Raglan now has its first out-of-town café — and one with a view to dine for — after the opening this month of an organic, vegetarian eatery at Solscape eco retreat overlooking Manu Bay and the Tasman Sea.
Having a café at the thriving alternative accommodation business is a bit of a leap, admits owner Phil McCabe, but he stresses it was always “part of the vision”.
As the project’s been developed over the past six months Solscape’s productive garden space has been trebled, he says, to cater for a 40-seater indoor-outdoor café.
Conscious Kitchen — as the café’s called — is committed to serving up the tastiest possible organic and vegetarian dishes. The focus is on health and wellbeing, he adds, through everything from the classic ciabatta and fresh cottage cheese made on site to garden-fresh herbs and free-range eggs.

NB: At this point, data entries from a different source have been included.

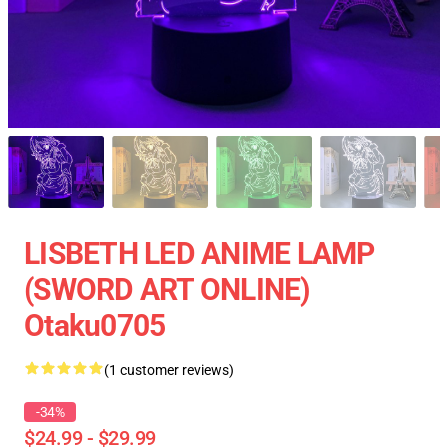
LISBETH LED ANIME LAMP
(SWORD ART ONLINE)
Otaku0705
(1 customer reviews)
-34%
$24.99 - $29.99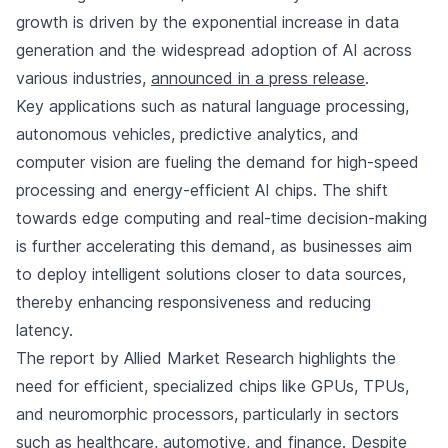
growth is driven by the exponential increase in data
generation and the widespread adoption of AI across
various industries,
announced in a press release
.
Key applications such as natural language processing,
autonomous vehicles, predictive analytics, and
computer vision are fueling the demand for high-speed
processing and energy-efficient AI chips. The shift
towards edge computing and real-time decision-making
is further accelerating this demand, as businesses aim
to deploy intelligent solutions closer to data sources,
thereby enhancing responsiveness and reducing
latency.
The report by Allied Market Research highlights the
need for efficient, specialized chips like GPUs, TPUs,
and neuromorphic processors, particularly in sectors
such as healthcare, automotive, and finance. Despite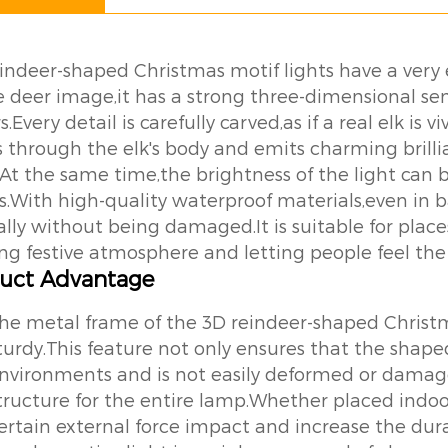
indeer-shaped Christmas motif lights have a very
ike deer image,it has a strong three-dimensional s
s.Every detail is carefully carved,as if a real elk is
s through the elk's body and emits charming brilli
.At the same time,the brightness of the light can 
s.With high-quality waterproof materials,even in 
lly without being damaged.It is suitable for plac
ong festive atmosphere and letting people feel the 
uct Advantage
he metal frame of the 3D reindeer-shaped Christm
turdy.This feature not only ensures that the shap
nvironments and is not easily deformed or damaged
tructure for the entire lamp.Whether placed indoo
ertain external force impact and increase the dura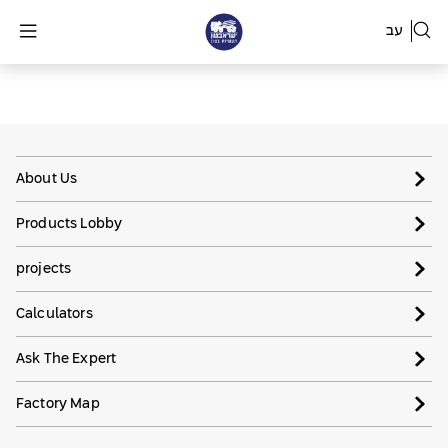
עב
About Us
Products Lobby
projects
Calculators
Ask The Expert
Factory Map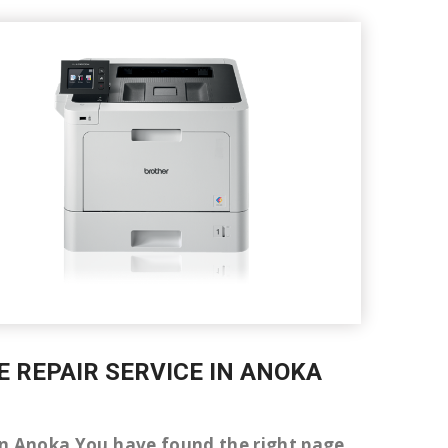
E REPAIR SERVICE IN ANOKA
er in Anoka You have found the right page.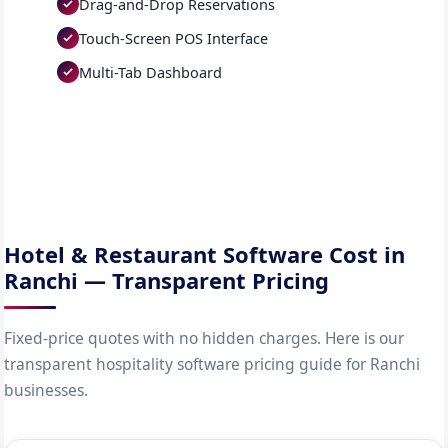
Drag-and-Drop Reservations
Touch-Screen POS Interface
Multi-Tab Dashboard
Hotel & Restaurant Software Cost in
Ranchi — Transparent Pricing
Fixed-price quotes with no hidden charges. Here is our
transparent hospitality software pricing guide for Ranchi
businesses.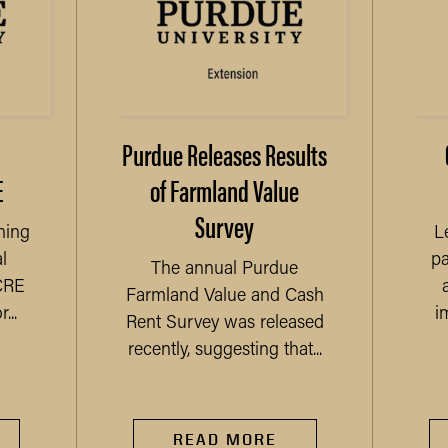
Purdue Releases Results
E
of Farmland Value
Survey
ning
L
l
pa
The annual Purdue
CRE
Farmland Value and Cash
...
i
Rent Survey was released
recently, suggesting that...
READ MORE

Ideally “everything we serve will come from Raglan”, Phil says. Raglan Roast coffee is already on the drinks menu, along with the kitchen’s own Kombucha or fermented tea garnished with mint leaves and slices of fresh fruit.
“The more things we can do on site — and get locally — the better,” he explains. “We are trying to close the supply chain.”
The philosophy behind the café is similar to that of zero waste, Phil insists, and he aims to make diners aware of exactly what’s in their food and where it comes from.
Eliminating waste in all its forms extends to using less water for washing dishes, less gas for cooking — and minimizing both packaging and transport of products to the cafe.
“We (at Solscape) can reduce our ecological footprint,” Phil told the Chronicle last week. He says it became apparent last year during an Otago Polytechnic workshop at Solscape on sustainable business practice that roughly 50 percent of our ecological footprint revolves around food and how it’s managed.
“Project Solfood”, as he calls it, has evolved from that and the café is now catering not only for on-site guests and students — who come to stay in everything from cabooses and tipis to eco baches and earth domes — but also for Raglan residents and visitors who want to explore what it means to eat “locally”.
Phil is no stranger to café management, having run family businesses down-country and in Auckland well before setting up Molasses in Raglan fifteen-odd years ago.
“It’s nice to be drawing from that experience in helping the team set up the kitchen (at Solscape),” he told the Chronicle last week.